Most cases of skin inflammation are curable, although the treatment depends on what is causing the inflammation.

This article looks at six different causes of skin inflammation. It describes their signs and symptoms how they are treated, and how the underlying cause of the inflammation is diagnosed.

Causes for Skin Inflammation

Verywell / Zoe Hansen

Symptoms of Skin Inflammation

Symptoms of inflamed skin will vary based on what's causing it, but common symptoms include:

  • Redness
  • Rash
  • Hives,
  • Plaques (in psoriasis)
  • Blisters
  • Itching
  • Pus

Causes of Skin Inflammation

The cause or trigger of skin inflammation may be acute, such as an allergy or a bacterial, viral, or fungal infection, or chronic, as with an autoimmune disease like psoriasis.

Some common causes, their symptoms, and treatments include:


Skin infections occur when bacteria or other foreign substances enter the skin through a cut or wound.
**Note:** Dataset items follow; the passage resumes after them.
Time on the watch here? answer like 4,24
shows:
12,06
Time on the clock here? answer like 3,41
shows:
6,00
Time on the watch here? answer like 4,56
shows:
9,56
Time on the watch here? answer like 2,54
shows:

Skin infections tend to be more common in those with compromised immune systems.

Other risk factors include diabetes, poor circulation, old age, and obesity. While some infections affect a small patch of skin, others can spread deeper into the skin layers and beyond. 

Bacterial skin infections are caused by bacteria entering the skin, and include cellulitis, impetigo, and staphylococcal infections.
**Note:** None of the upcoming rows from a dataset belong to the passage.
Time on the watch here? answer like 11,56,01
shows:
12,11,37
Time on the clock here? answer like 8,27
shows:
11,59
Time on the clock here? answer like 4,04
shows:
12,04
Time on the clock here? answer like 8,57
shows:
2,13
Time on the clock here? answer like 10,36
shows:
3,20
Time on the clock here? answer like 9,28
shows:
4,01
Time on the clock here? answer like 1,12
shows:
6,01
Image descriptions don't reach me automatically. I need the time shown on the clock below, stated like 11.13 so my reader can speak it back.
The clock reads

Viral infections are caused by viruses; examples include shingles and warts. Fungal infections are caused by fungus entering the skin, and include athlete’s foot and yeast infections. Finally, parasitic skin infections are caused by parasites like lice and scabies. 

Signs and Symptoms

Signs and symptoms of skin infections may develop gradually over time or happen quickly. A bacterial infection can feel like it came out of nowhere.

Symptoms include redness, pain, and swelling. You may also notice your skin feels taut and warm to the touch. It’s important to see your healthcare provider as soon as these symptoms develop since cellulitis can spread to the blood and lymph nodes when left untreated. 
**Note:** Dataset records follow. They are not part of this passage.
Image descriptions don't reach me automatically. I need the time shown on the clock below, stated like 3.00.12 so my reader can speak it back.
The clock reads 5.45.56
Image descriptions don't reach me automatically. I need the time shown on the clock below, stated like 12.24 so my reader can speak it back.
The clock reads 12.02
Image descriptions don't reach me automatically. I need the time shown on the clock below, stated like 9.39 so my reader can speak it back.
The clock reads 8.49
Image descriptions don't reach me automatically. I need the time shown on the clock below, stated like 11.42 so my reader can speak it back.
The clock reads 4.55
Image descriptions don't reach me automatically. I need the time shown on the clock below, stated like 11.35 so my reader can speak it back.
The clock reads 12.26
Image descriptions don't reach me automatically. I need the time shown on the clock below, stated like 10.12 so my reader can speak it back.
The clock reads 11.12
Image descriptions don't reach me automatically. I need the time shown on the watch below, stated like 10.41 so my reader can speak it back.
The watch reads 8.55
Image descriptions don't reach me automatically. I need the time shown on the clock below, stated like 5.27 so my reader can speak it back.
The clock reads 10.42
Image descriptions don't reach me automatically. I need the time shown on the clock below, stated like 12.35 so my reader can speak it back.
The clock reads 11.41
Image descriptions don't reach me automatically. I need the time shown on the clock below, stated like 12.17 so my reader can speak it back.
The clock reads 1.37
Warts caused by a viral infection will appear as small, flesh-colored bumps on the skin. Fungal skin infections are usually itchy and may cause a burning sensation. Parasitic infections are also quite itchy, and can lead to redness and irritation from scratching. 


The treatment will depend on what is causing the infection and how severe it is.

Bacterial infections usually require antibiotics; severe cases may warrant a hospital stay with IV antibiotics.

If the infection has caused an abscess, your healthcare provider may need to drain it. Viral infections can be treated with topical medications.

Fungal infections will usually clear up after applying an antifungal cream or ointment. Parasitic infections require specific topical treatments.

Good hygiene and cleaning with soap and water daily can help to prevent many skin infections. 

Immune Dysfunction

Some cases of skin inflammation are caused by an autoimmune disease, which occurs when the body’s immune system attacks healthy cells. Inflammation of the skin may be the first sign that something is wrong. Immune conditions that have skin effects include celiac disease, psoriasis, and lupus. 

Signs and Symptoms

Immune system disorders may present as rashes, blisters, and redness. An intolerance to gluten can cause itchy, red bumps on the skin each time you eat gluten. This rash is sometimes the first sign that your body is sensitive to gluten and may have celiac disease. 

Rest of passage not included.